Goodbye, 2011. Hello, 2012. This year is going to be just as shitty as the last (unless the apocalypse happens, which will RULE), which means I've been listening to a lot of The Cure's early records lately. Gloom has always been a key ingredient of the Robert Smith-led group, but it's on a trio of albums early in their career - 1980's Seventeen Seconds, 1981's Faith, and 1982's Pornography - that rank among the darkest music the band's ever made. Unlike the group's subsequent efforts, which still wallowed in melancholy but also made digestible with catchy hooks, these albums did not let up in making you feel like life is nothing. In fact, following a personal fallout from band members, the music on the compilation that followed this threesome of sorrow, Japanese Whispers, was a total 180 of upbeat dance-pop that did not sound like it came from a collective of miserablists. Ironically, "Let's Go To Bed" makes me more depressed than the entirety of Pornography.

Why am I talking about The Cure on a metal site? Some metalheads, like myself, are fond of dark pop, which The Cure definitely are. Also, I came to realize "The Funeral Party," from Faith, could totally be funeral doom's pop crossover. Hear me out on this one, dudes.

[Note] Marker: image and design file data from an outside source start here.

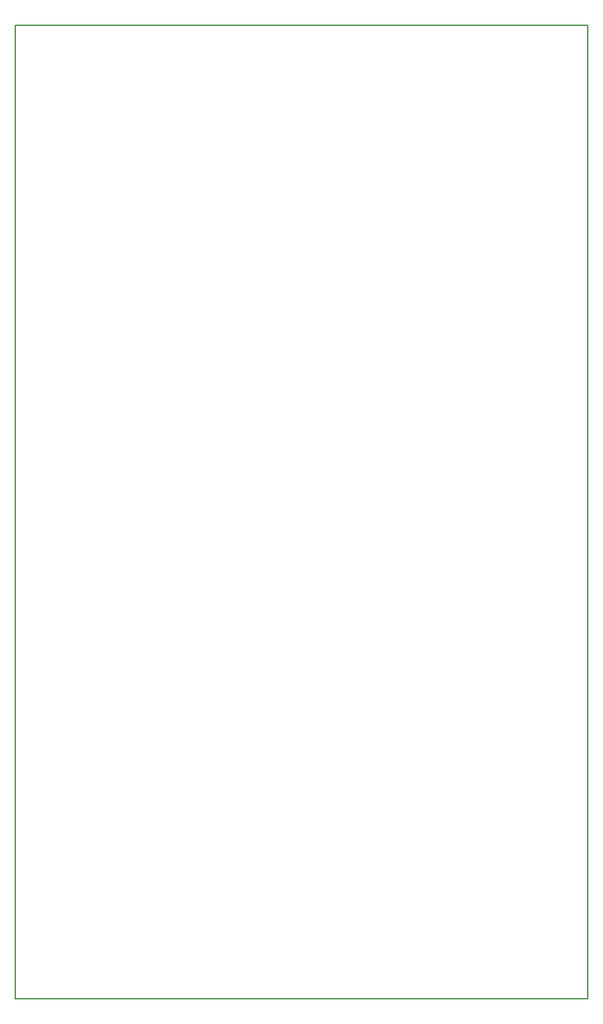
<source format=gbr>
G04 #@! TF.FileFunction,Profile,NP*
%FSLAX46Y46*%
G04 Gerber Fmt 4.6, Leading zero omitted, Abs format (unit mm)*
G04 Created by KiCad (PCBNEW 4.0.6) date 2017 May 30, Tuesday 14:38:27*
%MOMM*%
%LPD*%
G01*
G04 APERTURE LIST*
%ADD10C,0.100000*%
%ADD11C,0.200000*%
G04 APERTURE END LIST*
D10*
D11*
X148000000Y-149000000D02*
X75000000Y-149000000D01*
X75000000Y-25000000D02*
X148000000Y-25000000D01*
X148000000Y-25000000D02*
X148000000Y-149000000D01*
X75000000Y-149000000D02*
X75000000Y-25000000D01*
M02*

</source>
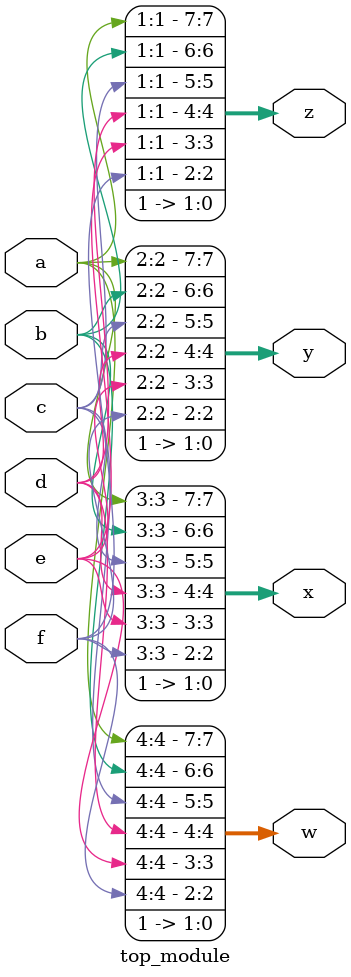
<source format=sv>
module top_module (
    input [4:0] a,
    input [4:0] b,
    input [4:0] c,
    input [4:0] d,
    input [4:0] e,
    input [4:0] f,
    output [7:0] w,
    output [7:0] x,
    output [7:0] y,
    output [7:0] z
);

  assign w = {a[4], b[4], c[4], d[4], e[4], f[4], 2'b11};
  assign x = {a[3], b[3], c[3], d[3], e[3], f[3], 2'b11};
  assign y = {a[2], b[2], c[2], d[2], e[2], f[2], 2'b11};
  assign z = {a[1], b[1], c[1], d[1], e[1], f[1], 2'b11};

endmodule

</source>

The song is built around swirling, mournful synths patterned not unlike an Esoteric or Skepticism guitar crawl. Hell, Skepticism probably lifted a keyboard line or two from this song. The synths don't change very much throughout the song, and they stay downtempo like a funeral should. A feeling of oppressive doom surrounds the whole song, and subsequently, the listener. And here's an except from the lyrics, which are a bummer even without Smith's trademark mopey vocals: "I watched/And acted wordlessly/As piece by piece/You performed your story/Moving through an unknown past/Dancing at the funeral party." Only death is real.